Abstract
The demand in the automotive industry for steels with strength over 1000 MPa is rapidly increasing. The motivation is to lower the weight of vehicles as much as possible to reduce CO2 emissions. Thus, material scientists are working at full capacity to develop and design high strength steel grades that can meet the future needs of the automotive industry. However, in addition to the challenge to design steels with excellent properties, these steels should also have acceptable resistance to hydrogen embrittlement. It is commonly accepted that the sensitivity to hydrogen embrittlement of high strength steels increases notably at higher strength levels. Hence, the utilization of these steels in automotive applications is strongly dependent on their susceptibility to hydrogen embrittlement. There are available standardized methods used to evaluate hydrogen embrittlement sensitivity, including laboratory and field exposure tests methods.

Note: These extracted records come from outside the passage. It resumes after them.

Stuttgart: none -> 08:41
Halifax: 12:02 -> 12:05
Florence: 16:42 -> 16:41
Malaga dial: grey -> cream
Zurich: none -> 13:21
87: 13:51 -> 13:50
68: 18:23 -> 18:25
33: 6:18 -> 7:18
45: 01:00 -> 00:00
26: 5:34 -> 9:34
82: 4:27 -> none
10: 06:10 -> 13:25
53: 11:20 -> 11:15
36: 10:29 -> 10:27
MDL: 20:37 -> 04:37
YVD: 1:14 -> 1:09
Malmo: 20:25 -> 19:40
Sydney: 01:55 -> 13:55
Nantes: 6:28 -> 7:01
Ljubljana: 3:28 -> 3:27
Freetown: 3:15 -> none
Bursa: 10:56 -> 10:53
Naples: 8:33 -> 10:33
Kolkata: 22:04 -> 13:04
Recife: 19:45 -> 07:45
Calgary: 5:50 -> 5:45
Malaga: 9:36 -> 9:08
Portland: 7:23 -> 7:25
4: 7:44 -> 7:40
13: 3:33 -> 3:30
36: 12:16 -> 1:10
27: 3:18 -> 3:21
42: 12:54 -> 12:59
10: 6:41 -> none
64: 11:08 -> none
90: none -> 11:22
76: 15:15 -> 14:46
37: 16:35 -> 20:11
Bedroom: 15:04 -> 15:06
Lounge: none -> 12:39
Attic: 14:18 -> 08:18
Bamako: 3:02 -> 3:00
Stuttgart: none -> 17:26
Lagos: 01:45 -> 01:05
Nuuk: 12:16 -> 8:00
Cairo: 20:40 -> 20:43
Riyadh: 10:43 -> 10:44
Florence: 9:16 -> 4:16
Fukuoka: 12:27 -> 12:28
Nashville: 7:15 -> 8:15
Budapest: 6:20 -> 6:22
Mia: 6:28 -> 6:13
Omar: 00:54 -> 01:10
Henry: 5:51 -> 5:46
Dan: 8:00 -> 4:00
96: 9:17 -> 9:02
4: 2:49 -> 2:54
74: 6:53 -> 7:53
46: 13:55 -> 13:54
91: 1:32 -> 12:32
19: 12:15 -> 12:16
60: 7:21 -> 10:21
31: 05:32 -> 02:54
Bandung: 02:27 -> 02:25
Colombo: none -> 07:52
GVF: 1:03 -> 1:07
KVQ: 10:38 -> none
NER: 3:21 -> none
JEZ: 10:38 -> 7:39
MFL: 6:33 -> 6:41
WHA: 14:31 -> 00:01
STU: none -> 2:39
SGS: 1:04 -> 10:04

A commonly employed laboratory test method is the step constant load test (SCLT). This involves loading the sample in an incremental manner until fracture while
the material is simultaneously exposed to corrosive environment. As a complement, field exposure tests can be used to demonstrate the hydrogen embrittlement sensitivity of the steels during real service corrosive environments. Such field tests include e.g., stationary corrosion testing in a marine atmosphere and mobile corrosion testing on a trailer in service.
However, the process of assessment of the hydrogen embrittlement sensitivity is very time-consuming and can delay approval for industrial production. This has a negative impact on the fast implementation of these steels. Moreover, another important consideration is how well these testing methods actually simulate service conditions and result in a similar outcome.
Hence, in this work we present a study aiming to evaluate the available standardized laboratory (SCLT) and field exposure test methods to evaluate the hydrogen embrittlement sensitivity of coated high strength steel grades with strengths over 1000 MPa. The SCLT was performed according to the VDA-238-201 standard for coated samples exposed in 50 g/L NaCl, while the field exposure test methods were carried out using different sample geometries in a marine atmosphere at Bohus Malmön, Sweden according to ISO 9226 corrosion standard for the corrosivity category C5 for carbon steel and C3 for zinc. To evaluate and compare these methods, the fracture surfaces and cross-sections of the specimens were characterized and correlated to the hydrogen level measured by thermal desorption analysis.